Of course, it’s not all smooth sailing from here on out. The first-year mortality rate for males is 30 percent and for females 25 percent. “So we’re not out of the woods yet. We need to make sure they are nursing and nursing enough,” Tupa said. “Because Elaine is an older female, we have docents and keepers out there keeping an eye on that. As of now, it looks like she’s doing everything perfectly fine.”

A mother chimpanzee can nurse her offspring for two years, even after the babies begin incorporating more solid foods at four or five months, she said.
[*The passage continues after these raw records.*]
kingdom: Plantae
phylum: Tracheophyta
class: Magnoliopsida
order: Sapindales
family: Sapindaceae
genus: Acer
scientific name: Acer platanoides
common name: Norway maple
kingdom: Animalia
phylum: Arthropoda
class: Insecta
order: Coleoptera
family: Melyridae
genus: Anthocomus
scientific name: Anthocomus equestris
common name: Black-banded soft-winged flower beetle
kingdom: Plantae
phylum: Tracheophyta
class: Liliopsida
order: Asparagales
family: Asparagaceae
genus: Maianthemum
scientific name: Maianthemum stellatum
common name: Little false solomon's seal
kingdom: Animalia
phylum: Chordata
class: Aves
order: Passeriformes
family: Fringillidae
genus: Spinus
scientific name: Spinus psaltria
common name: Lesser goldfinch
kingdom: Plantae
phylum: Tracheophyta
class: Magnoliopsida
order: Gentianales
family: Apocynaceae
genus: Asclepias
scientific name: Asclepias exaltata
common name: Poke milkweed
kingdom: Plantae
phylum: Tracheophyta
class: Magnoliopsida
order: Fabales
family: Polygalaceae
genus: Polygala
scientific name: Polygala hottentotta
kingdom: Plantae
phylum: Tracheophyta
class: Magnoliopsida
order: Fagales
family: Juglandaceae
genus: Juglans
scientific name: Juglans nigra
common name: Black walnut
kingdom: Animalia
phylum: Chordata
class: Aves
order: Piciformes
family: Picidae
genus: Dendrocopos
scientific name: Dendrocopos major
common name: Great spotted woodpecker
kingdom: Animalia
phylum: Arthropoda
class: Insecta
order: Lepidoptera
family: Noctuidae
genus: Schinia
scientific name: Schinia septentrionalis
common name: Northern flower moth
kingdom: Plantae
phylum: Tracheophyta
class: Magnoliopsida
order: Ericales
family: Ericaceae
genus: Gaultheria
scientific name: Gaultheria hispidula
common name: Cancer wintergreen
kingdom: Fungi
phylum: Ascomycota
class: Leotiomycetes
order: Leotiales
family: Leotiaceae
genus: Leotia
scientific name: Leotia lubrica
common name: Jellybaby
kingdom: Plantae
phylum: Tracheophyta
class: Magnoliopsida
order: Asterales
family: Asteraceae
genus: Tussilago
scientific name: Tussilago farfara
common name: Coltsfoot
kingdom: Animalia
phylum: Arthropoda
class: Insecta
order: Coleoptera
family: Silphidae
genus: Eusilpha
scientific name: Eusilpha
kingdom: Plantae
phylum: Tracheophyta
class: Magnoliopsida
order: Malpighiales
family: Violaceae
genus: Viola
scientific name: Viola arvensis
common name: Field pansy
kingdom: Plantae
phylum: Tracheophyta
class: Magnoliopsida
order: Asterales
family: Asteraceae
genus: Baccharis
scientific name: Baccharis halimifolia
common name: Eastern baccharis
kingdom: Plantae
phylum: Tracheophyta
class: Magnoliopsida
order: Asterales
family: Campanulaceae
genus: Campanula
Both Elaine and Alf were among a group of chimpanzees the BioPark Zoo received in 2003 from the Coulston Foundation in Alamogordo. The foundation used chimps in its research on AIDS, hepatitis C and other diseases. Alf and Elaine were part of the foundation’s breeding stock and were not used in medical research, Tupa said.

The Coulston Foundation lost most of its government contracts by 2001 and, in 2002, it was purchased by Save the Chimps, which ceased all research and retired the animals.

In the wild, chimps can live into their 30s and in captivity commonly into their 40s, Tupa said, though there are documented incidences of chimps living into their 50s and older.

Female chimps most commonly breed starting at about age 7 and continue breeding into their mid-30s, though some extend the range longer.

As for male chimps, “Well, you know men,” Tupa said. “They can breed until they’re at death’s door.”